A Spring Hill College senior Asserehou Denis Agayi founded Elefangan, a non-profit association aiming to better the education of children in Ivory Coast, his native country, a few weeks ago.

Asserehou Denis Agayi and his sister Angélique decided to create a non-profit organization to “help as many children as possible” in their motherland of Africa and to “bring them hope and ambition,” he stated. After immigrating to France at a young age, Agayi soon realized the privileges he had compared to his family members who stayed in Ivory Coast: “I always wondered: what did I do to deserve this?” he says. For him, the biggest area that needs to be worked on in order to reduce poverty is education. He adds, “We think education is the key. If we can improve this area in each country this will allow the continent to develop.”

He always had this idea in mind to give back to his people and help them, but what motivated him to turn this project into a reality is Dr. Eads, a professor at SHC and president of Light of the Village, a non-profit located in Pritchard, Alabama. “He showed me the way,” declared the student. Over the course of his Business, Society and Sustainability class, Dr. Eads gave Agayi a book: “Pencil of Promise” by Adam Braun. According to the student, this reading was “a slap in the face” which made him realize that if he wanted to create his non-profit, he had to do it as soon as possible while he had enough energy for it. “It’s amazing that I’m able not to just tell the student about business strategies and business skills. Now I can also share this vision that you can be a social entrepreneur and make a difference in this world,” says Dr. Eads.
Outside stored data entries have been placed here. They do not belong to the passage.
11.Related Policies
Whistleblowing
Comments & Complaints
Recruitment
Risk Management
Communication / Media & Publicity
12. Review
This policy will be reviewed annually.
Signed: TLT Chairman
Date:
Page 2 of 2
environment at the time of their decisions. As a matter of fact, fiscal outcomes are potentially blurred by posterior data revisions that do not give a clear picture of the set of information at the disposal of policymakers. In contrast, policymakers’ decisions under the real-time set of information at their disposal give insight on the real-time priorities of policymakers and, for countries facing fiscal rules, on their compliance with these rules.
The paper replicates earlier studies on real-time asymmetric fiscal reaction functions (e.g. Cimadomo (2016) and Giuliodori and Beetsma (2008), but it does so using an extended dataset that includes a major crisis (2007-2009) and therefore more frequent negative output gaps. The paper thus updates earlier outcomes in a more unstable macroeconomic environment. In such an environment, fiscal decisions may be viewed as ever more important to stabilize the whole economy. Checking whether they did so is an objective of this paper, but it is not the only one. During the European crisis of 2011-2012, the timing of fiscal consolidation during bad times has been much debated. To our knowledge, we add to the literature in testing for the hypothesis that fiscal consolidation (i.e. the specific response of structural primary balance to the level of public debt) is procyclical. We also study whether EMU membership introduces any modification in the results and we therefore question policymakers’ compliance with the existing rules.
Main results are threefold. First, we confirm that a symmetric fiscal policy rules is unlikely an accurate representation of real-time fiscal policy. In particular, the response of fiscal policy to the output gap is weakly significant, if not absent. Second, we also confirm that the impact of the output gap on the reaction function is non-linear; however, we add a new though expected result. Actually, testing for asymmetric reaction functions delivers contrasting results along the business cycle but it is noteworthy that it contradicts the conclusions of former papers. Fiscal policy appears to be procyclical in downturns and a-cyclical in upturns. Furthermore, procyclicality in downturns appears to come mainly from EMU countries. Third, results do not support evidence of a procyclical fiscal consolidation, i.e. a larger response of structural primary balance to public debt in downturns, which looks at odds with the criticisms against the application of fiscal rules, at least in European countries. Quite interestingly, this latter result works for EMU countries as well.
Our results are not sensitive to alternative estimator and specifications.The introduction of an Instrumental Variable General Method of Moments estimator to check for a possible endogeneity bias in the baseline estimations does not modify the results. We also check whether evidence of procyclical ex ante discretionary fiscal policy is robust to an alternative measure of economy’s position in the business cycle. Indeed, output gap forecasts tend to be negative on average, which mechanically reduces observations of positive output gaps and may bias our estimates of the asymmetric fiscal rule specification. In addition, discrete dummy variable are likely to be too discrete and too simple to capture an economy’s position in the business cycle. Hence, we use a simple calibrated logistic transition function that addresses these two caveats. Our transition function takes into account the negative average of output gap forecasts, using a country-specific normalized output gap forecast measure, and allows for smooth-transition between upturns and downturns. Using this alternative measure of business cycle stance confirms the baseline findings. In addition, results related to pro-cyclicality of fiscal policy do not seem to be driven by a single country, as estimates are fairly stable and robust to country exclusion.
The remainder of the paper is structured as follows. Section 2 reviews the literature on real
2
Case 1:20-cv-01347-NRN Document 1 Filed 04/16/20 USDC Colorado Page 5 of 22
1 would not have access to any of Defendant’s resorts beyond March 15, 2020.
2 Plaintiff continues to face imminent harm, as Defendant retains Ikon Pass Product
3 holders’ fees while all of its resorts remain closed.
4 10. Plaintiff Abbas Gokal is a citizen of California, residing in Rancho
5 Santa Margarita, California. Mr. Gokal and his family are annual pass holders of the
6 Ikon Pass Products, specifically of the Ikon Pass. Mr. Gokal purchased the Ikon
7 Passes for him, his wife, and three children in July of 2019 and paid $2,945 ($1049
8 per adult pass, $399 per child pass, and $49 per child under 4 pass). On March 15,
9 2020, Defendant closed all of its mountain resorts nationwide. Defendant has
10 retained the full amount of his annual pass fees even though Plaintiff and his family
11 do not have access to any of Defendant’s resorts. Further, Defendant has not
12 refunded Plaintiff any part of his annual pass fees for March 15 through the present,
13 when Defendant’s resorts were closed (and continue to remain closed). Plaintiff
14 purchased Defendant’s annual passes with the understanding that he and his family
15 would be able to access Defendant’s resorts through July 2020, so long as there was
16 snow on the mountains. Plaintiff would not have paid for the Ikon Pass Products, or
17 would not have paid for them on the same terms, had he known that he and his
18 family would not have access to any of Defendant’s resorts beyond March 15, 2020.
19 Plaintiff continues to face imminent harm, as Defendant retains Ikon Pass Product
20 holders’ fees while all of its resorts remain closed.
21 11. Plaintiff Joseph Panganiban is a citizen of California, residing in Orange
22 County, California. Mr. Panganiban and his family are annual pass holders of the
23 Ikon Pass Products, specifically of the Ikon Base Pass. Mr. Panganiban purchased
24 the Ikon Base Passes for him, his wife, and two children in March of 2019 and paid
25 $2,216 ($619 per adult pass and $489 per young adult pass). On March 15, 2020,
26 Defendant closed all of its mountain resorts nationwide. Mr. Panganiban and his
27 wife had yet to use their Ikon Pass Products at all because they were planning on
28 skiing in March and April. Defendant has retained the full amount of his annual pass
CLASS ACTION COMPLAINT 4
According to Elefangan.org, 1.6 million children do not go to school in Ivory Coast and ⅔ of those who attend school do not make it to high school. The organization currently works actively with the school of EPP Bat Dokui in Abidjan. The first step of this collaboration is to fix the roof which is literally falling apart. For Elefangan, “allowing children to receive an education in a decent and safe environment turned out to be the priority in this first project.” So far, the non-profit collected about half the 1,000€ (about $1,200) necessary to make those renovations with donations made through their website Elefangan.org.

In Agayi’s view, the next steps are to spread the influence of Elefangan across Ivory Coast and then throughout the whole continent: “we were born in Ivory Coast and if we do not take care of helping our continent, we cannot expect others to do it,” he stated.